En 1714, le violoniste italien Giuseppe Tartini avait découvert qu’en jouant deux notes simultanément, il pouvait en percevoir de façon inattendue une troisième. Connue sous le nom de « tonalité combinée », celle-ci constitue un mélange des fréquences des deux notes originales et était jusqu’à présent considérée comme un phénomène subjectif, généré par la résonance de deux notes dans notre conduit auditif, et non par l’instrument lui-même.

Dans le cadre de travaux publiés dans The Journal of the Acoustical Society of America,
Giovanni Cecchi et ses collègues de l’université de Florence ont évalué la capacité de différents violons à produire de telles combinaisons de sons.

L’équipe a analysé à l’aide d’un ordinateur les enregistrements d’un violoniste professionnel jouant différentes paires de notes sur cinq instruments d’âge et de qualité différents. S’appuyant sur les travaux du physicien du XIXe siècle Hermann von Helmholtz, ayant montré que certains instruments de musique produisaient naturellement ces sonorités combinées, les chercheurs ont décomposé les ondes sonores émises par les instruments en groupes de différentes fréquences.

Violon

S’il s’est avéré que l’ensemble des violons étudiés pouvaient produire des tonalités combinées, elles étaient beaucoup plus audibles sur les instruments les plus anciens : la magnitude de la tonalité de combinaison d’un violon produit à Bologne en 1700 se révélait ainsi environ 75 % supérieure à celle d’un instrument moderne produit en série.

Des expériences révélatrices

Les chercheurs ont également voulu savoir dans quelle mesure les auditeurs pouvaient percevoir les sons combinés produits par les trois violons de la plus haute qualité. Un groupe de 11 musiciens professionnels et amateurs a été invité à écouter des enregistrements du violoniste, dont certains avaient été débarrassés numériquement des sons combinés. Alors que les auditeurs les moins précis l’entendaient 93 % du temps, celui possédant l’oreille la plus aiguisée l’entendait systématiquement.

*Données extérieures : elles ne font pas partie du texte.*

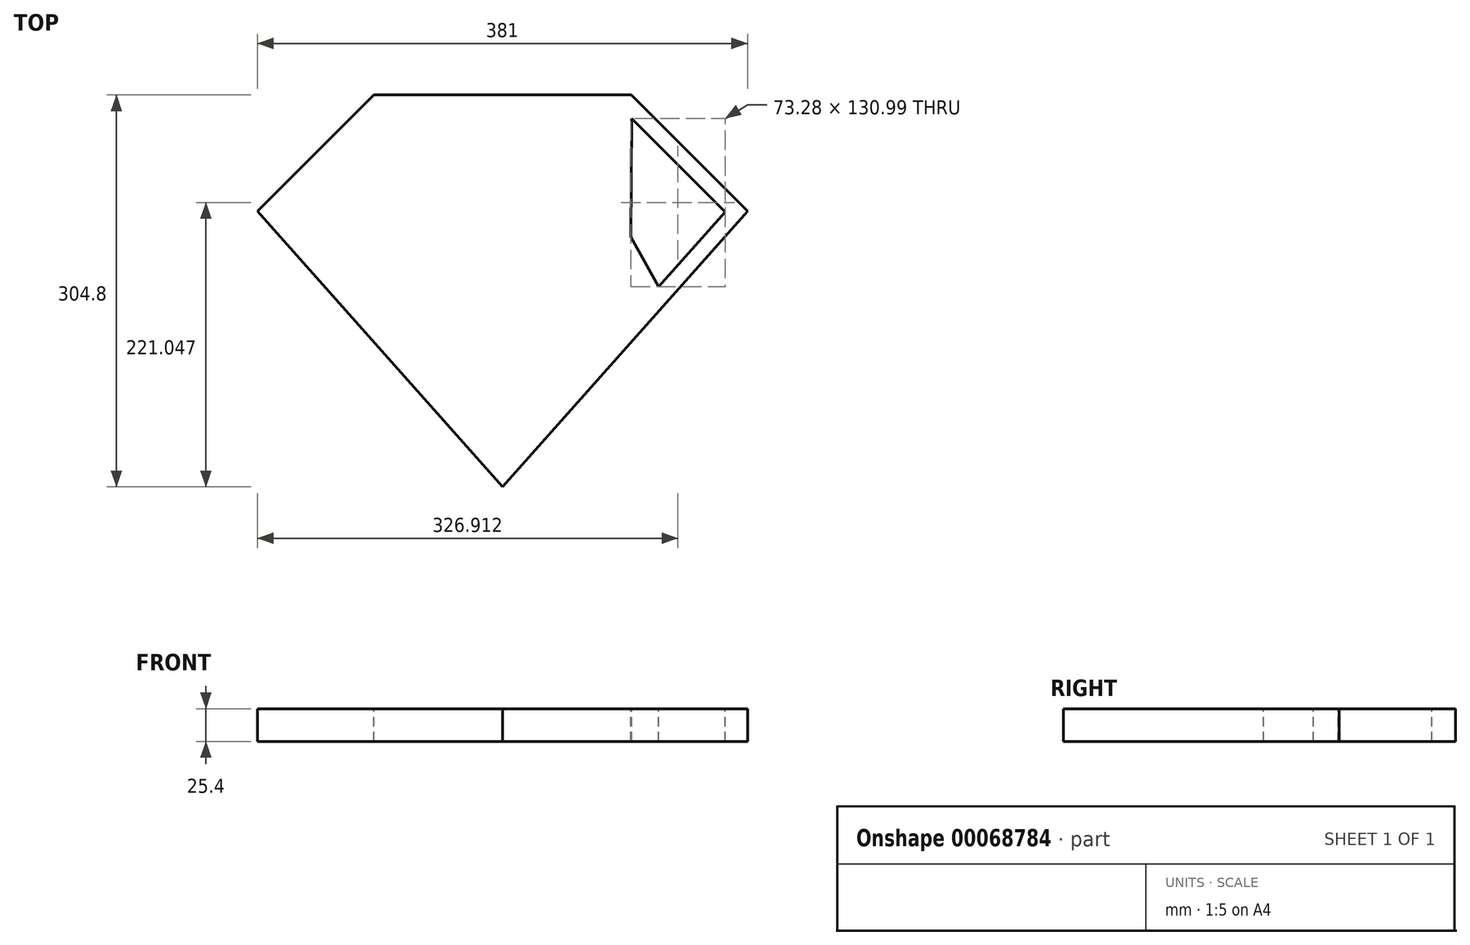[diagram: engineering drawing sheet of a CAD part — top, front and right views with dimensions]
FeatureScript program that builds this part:
annotation { "Feature Type Name" : "Feature", "Feature Type Description" : "" }
export const myFeature = defineFeature(function(context is Context, id is Id, definition is map)
    precondition{}
    {
        {
            var Q0;
            Q0=qCreatedBy(makeId("Top.planeOp"),FACE);
            var sketch = newSketch(context, id + "F0", { "sketchPlane" : qUnion([Q0])});
            skLineSegment(sketch, "E0.rect.bottom", {"start": v(190.5, 152.4) * mm, "end": v(-190.5, 152.4) * mm});
            skLineSegment(sketch, "E0.rect.top", {"start": v(190.5, -152.4) * mm, "end": v(-190.5, -152.4) * mm});
            skLineSegment(sketch, "E0.rect.left", {"start": v(190.5, 152.4) * mm, "end": v(190.5, -152.4) * mm});
            skLineSegment(sketch, "E0.rect.right", {"start": v(-190.5, 152.4) * mm, "end": v(-190.5, -152.4) * mm});
            skPoint(sketch, "E0.rect.middle", {"position": v(0, 0) * mm});
            skSolve(sketch);
        }
        {
            var Q0;
            Q0=makeQuery(id+"F0.imprint","IMPRINT",FACE,{"disambiguationData":[TD([[makeQuery(id+"F0.imprint","IMPRINT",EDGE,{"derivedFrom":sQuery(id+"F0.wireOp",EDGE,"E0.rect.bottom")}),1.0]])]});
            extrude(context, id + "F1", {"entities" : qUnion([Q0]), "depth" : 25.4 * mm});
        }
        {
            var Q0;
            Q0=makeQuery(id+"F1.opExtrude","CAP_FACE",FACE,{"disambiguationData":[OSD([sQuery(id+"F0.wireOp",EDGE,"E0.rect.bottom"),sQuery(id+"F0.wireOp",EDGE,"E0.rect.top"),sQuery(id+"F0.wireOp",EDGE,"E0.rect.left"),sQuery(id+"F0.wireOp",EDGE,"E0.rect.right")])],"isStart":false});
            var sketch = newSketch(context, id + "F2", { "sketchPlane" : qUnion([Q0])});
            skLineSegment(sketch, "E1", {"start": v(-190.5, 61.93) * mm, "end": v(-100.03, 152.4) * mm});
            skLineSegment(sketch, "E2", {"start": v(-190.5, 61.93) * mm, "end": v(0, -152.4) * mm});
            skLineSegment(sketch, "E3", {"start": v(0, -152.4) * mm, "end": v(0, 152.4) * mm});
            skLineSegment(sketch, "E4", {"start": v(0, 152.4) * mm, "end": v(-100.03, 152.4) * mm});
            skLineSegment(sketch, "E5", {"start": v(-100.03, 152.4) * mm, "end": v(-190.5, 152.4) * mm});
            skLineSegment(sketch, "E6", {"start": v(-190.5, 152.4) * mm, "end": v(-190.5, 61.93) * mm});
            skLineSegment(sketch, "E7", {"start": v(-190.5, 61.93) * mm, "end": v(-190.5, -152.4) * mm});
            skLineSegment(sketch, "E8", {"start": v(-190.5, -152.4) * mm, "end": v(0, -152.4) * mm});
            skSolve(sketch);
        }
        {
            var Q0;
            Q0=makeQuery(id+"F2.imprint","IMPRINT",FACE,{"disambiguationData":[TD([[makeQuery(id+"F2.imprint","IMPRINT",EDGE,{"derivedFrom":sQuery(id+"F2.wireOp",EDGE,"E1")}),1.0]])]});
            var Q1;
            Q1=makeQuery(id+"F2.imprint","IMPRINT",FACE,{"disambiguationData":[TD([[makeQuery(id+"F2.imprint","IMPRINT",EDGE,{"derivedFrom":sQuery(id+"F2.wireOp",EDGE,"E2")}),-1.0]])]});
            extrude(context, id + "F3", {"entities" : qUnion([Q0, Q1]), "operationType" : NewBodyOperationType.REMOVE, "oppositeDirection" : true, "depth" : 25.4 * mm});
        }
        {
            var Q0;
            Q0=makeQuery(id+"F1.opExtrude","SWEPT_BODY",BODY,{"disambiguationData":[OSD([sQuery(id+"F0.wireOp",EDGE,"E0.rect.bottom"),sQuery(id+"F0.wireOp",EDGE,"E0.rect.top"),sQuery(id+"F0.wireOp",EDGE,"E0.rect.left"),sQuery(id+"F0.wireOp",EDGE,"E0.rect.right")])]});
            var Q1;
            Q1=qCreatedBy(makeId("Right.planeOp"),FACE);
            mirror(context, id + "F4", {"operationType" : NewBodyOperationType.INTERSECT, "entities" : qUnion([Q0]), "mirrorPlane" : qUnion([Q1])});
        }
        {
            var Q0;
            Q0=makeQuery(id+"F1.opExtrude","CAP_FACE",FACE,{"disambiguationData":[OSD([sQuery(id+"F0.wireOp",EDGE,"E0.rect.bottom"),sQuery(id+"F0.wireOp",EDGE,"E0.rect.top"),sQuery(id+"F0.wireOp",EDGE,"E0.rect.left"),sQuery(id+"F0.wireOp",EDGE,"E0.rect.right")])],"isStart":false});
            var sketch = newSketch(context, id + "F5", { "sketchPlane" : qUnion([Q0])});
            skLineSegment(sketch, "E9", {"start": v(100.33, 134.14) * mm, "end": v(173.05, 61.42) * mm});
            skLineSegment(sketch, "E10", {"start": v(173.05, 61.42) * mm, "end": v(121.26, 3.15) * mm});
            skLineSegment(sketch, "E11", {"start": v(121.26, 3.15) * mm, "end": v(99.77, 41.84) * mm});
            skLineSegment(sketch, "E12", {"start": v(99.77, 41.84) * mm, "end": v(100.33, 134.14) * mm});
            skSolve(sketch);
        }
        {
            var Q0;
            Q0=makeQuery(id+"F5.imprint","IMPRINT",FACE,{"disambiguationData":[TD([[makeQuery(id+"F5.imprint","IMPRINT",EDGE,{"derivedFrom":sQuery(id+"F5.wireOp",EDGE,"E9")}),-1.0]])]});
            extrude(context, id + "F6", {"entities" : qUnion([Q0]), "operationType" : NewBodyOperationType.REMOVE, "endBound" : BoundingType.THROUGH_ALL, "oppositeDirection" : true, "depth" : 25.4 * mm});
        }
    });
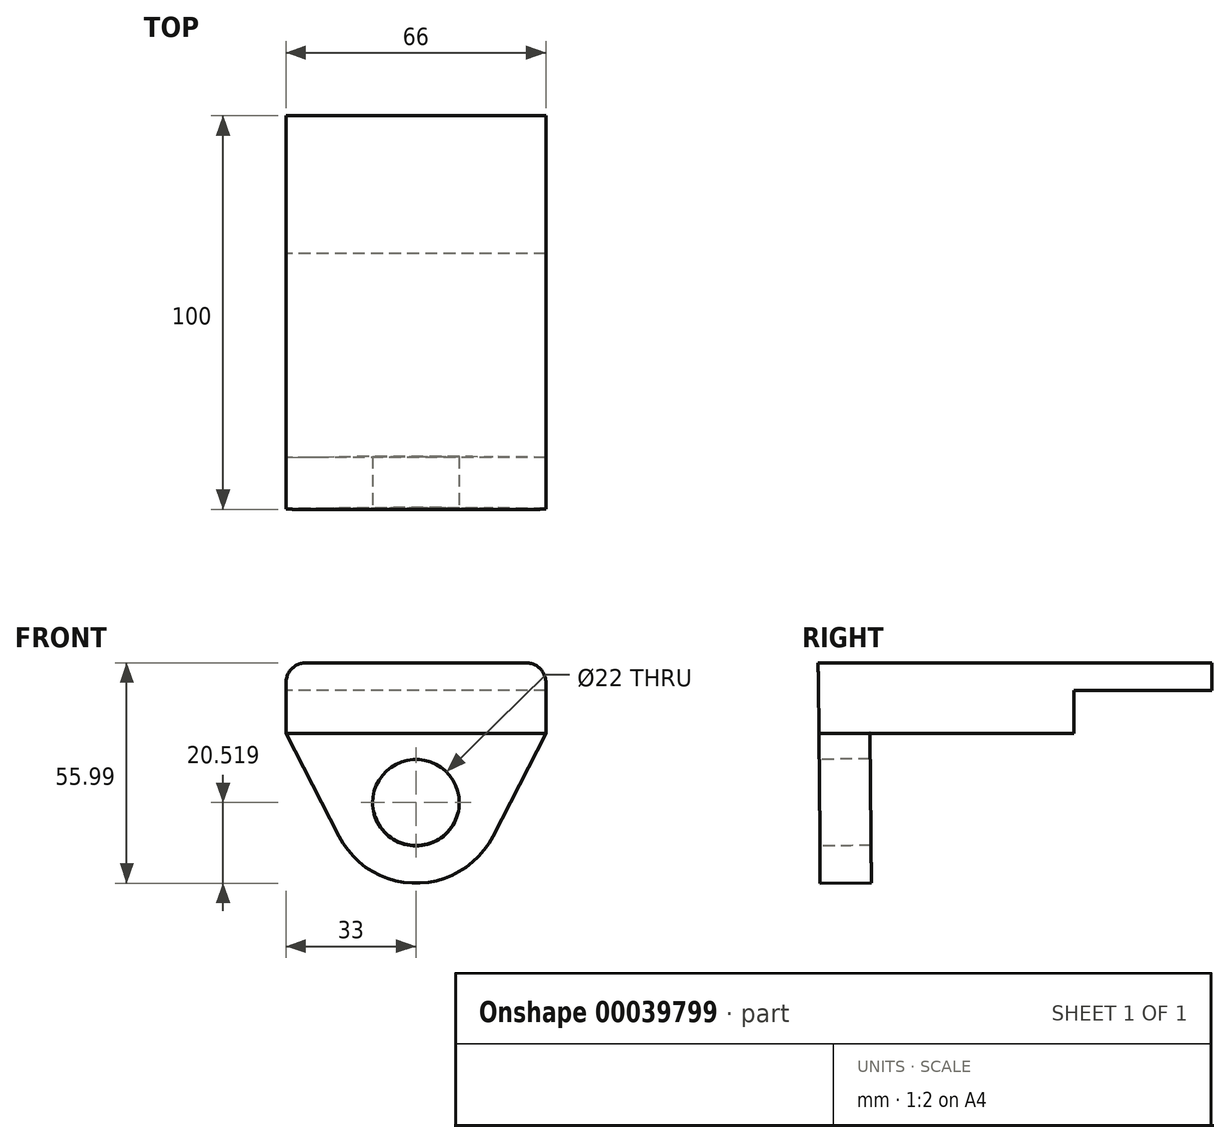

« Cette expérience suggère que les sons combinés proviennent de la façon dont l’air vibre et se déplace à l’intérieur du violon », commente Jim Woodhouse, de l’université de Cambridge. « Lorsqu’une note est jouée, ce n’est pas seulement la corde qui détermine la tonalité, mais aussi la forme de l’instrument. »

Pour l’équipe de Cecchi, la prochaine étape consistera à étudier un plus grand nombre d’instruments afin de déterminer précisément les éléments physiques responsables de la génération de ces sons.